(Agence Ecofin) - L’Afrique devrait perdre 4,5 millions d'emplois en 2020 dans l'aviation et les secteurs liés, soit 65% des travailleurs de l’industrie, indique l’IATA. La fermeture des frontières ou l’imposition de mesures telles que les quarantaines, actuellement en vigueur dans 22 pays africains, inhibe tout effort de relance.
L'Association du transport aérien international (IATA) s’alarme de l’impact croissant des dommages causés à l'industrie aéronautique africaine et aux économies par la fermeture du trafic aérien, en raison de la pandémie de la Covid-19. Dans une nouvelle étude publiée le 1er octobre par Air Transport Action Group dont l’IATA est membre, il ressort que 4,5 millions d'emplois seront perdus sur le continent en 2020. C'est bien plus de la moitié des 7,7 millions de postes de travail liés à l'aviation en Afrique.
Dans le transport aérien en particulier, c’est 172 000 travailleurs qui se retrouveront au chômage. Il s’agit précisément des employés des compagnies aériennes, exploitants d'aéroports, autres membres du personnel aéroportuaire et aérospatiale civile, et fournisseurs de services de navigation aérienne. Cela représente environ 40% des 440 000 emplois du secteur.
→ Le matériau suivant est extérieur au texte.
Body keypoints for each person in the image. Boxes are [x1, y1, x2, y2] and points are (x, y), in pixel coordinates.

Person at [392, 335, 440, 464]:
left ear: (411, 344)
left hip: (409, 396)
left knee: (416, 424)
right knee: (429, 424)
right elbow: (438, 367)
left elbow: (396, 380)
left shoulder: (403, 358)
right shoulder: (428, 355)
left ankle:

Sur le plan économique, le produit intérieur brut (PIB) du continent, soutenu par l'aviation, sera amputé de 37 milliards de dollars en 2020. Soit une contraction importante de 58% par rapport à celui d’avant pandémie.
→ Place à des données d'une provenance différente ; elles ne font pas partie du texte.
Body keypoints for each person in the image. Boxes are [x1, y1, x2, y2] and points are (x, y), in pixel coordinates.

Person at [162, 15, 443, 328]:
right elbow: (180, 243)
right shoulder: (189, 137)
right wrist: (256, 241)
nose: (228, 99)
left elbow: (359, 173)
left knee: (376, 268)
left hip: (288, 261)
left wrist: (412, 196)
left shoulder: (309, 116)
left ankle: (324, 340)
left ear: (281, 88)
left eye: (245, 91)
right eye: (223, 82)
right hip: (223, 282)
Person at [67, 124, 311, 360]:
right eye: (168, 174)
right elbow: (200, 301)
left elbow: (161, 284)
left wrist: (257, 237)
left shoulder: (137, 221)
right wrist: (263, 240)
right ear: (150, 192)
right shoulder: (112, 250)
« Les gouvernements doivent faire tout leur possible pour reconnecter le continent en toute sécurité. Le fait de maintenir les frontières fermées ou d'imposer des mesures telles que des quarantaines, qui découragent les voyages aériens, entraînera la perte de beaucoup plus de moyens de subsistance, une nouvelle contraction économique, ainsi que des difficultés et la pauvreté », affirme Muhammad Albakri (photo), le vice-président régional de l'IATA pour l'Afrique et le Moyen-Orient.
Actuellement, 31 pays africains ont rouvert leurs frontières aux vols régionaux et internationaux. Cependant, dans 22 d’entre eux, les passagers sont toujours soumis à une quarantaine obligatoire de 14 jours. Cette mesure dissuade certains de voyager. C’est la raison pour laquelle l'IATA recommande sa levée, au profit d’un test systématique des passagers avant le départ.